Given problem: Convert every text line in the material below into a JSON list of strings, one string per line, skipping blank lines. Leave the pictures out of the answer.

###

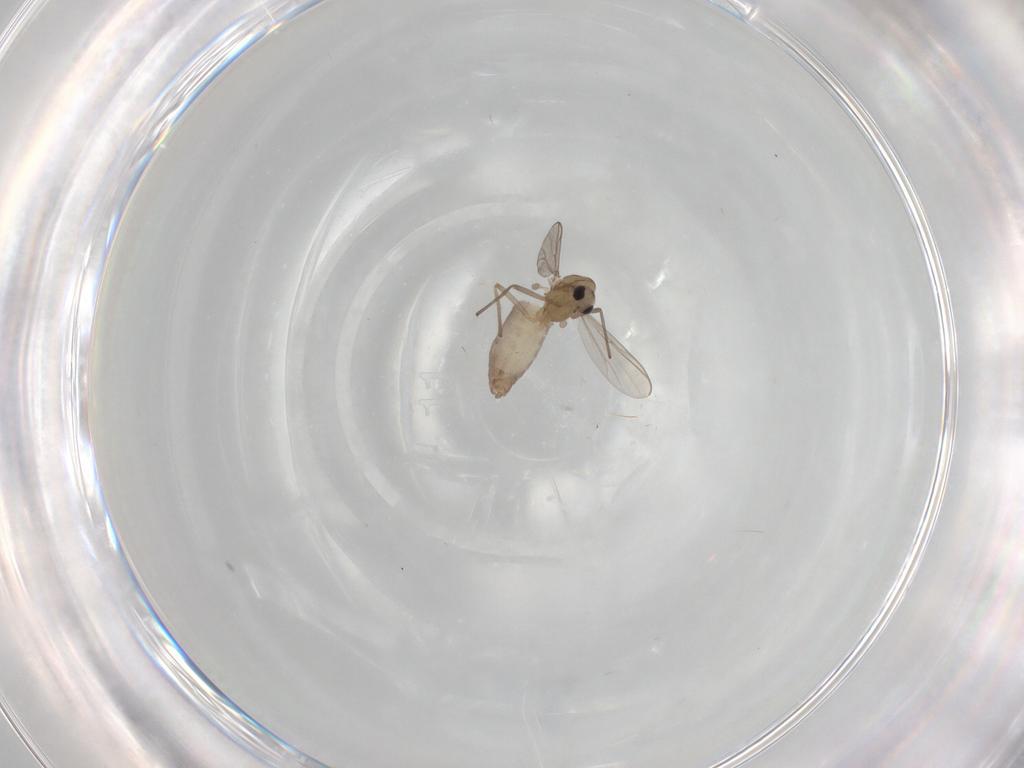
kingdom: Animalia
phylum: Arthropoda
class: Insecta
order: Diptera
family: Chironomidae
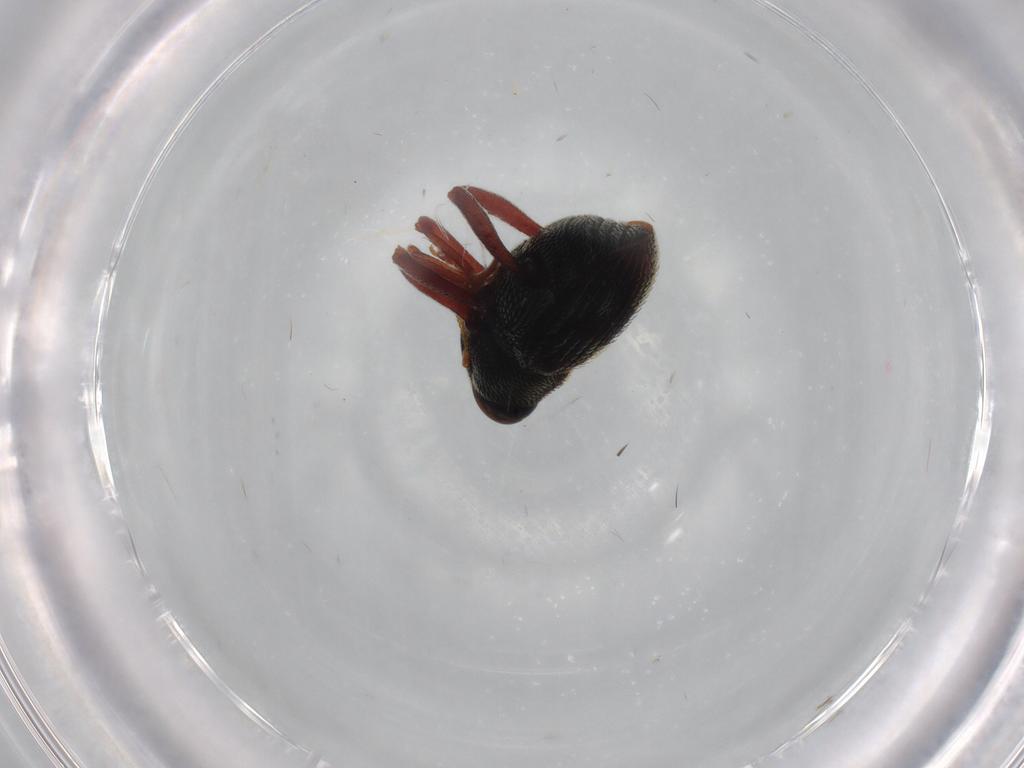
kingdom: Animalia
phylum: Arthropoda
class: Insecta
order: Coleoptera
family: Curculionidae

###

Exercise result:
[
  "kingdom: Animalia",
  "phylum: Arthropoda",
  "class: Insecta",
  "order: Diptera",
  "family: Chironomidae",
  "kingdom: Animalia",
  "phylum: Arthropoda",
  "class: Insecta",
  "order: Coleoptera",
  "family: Curculionidae"
]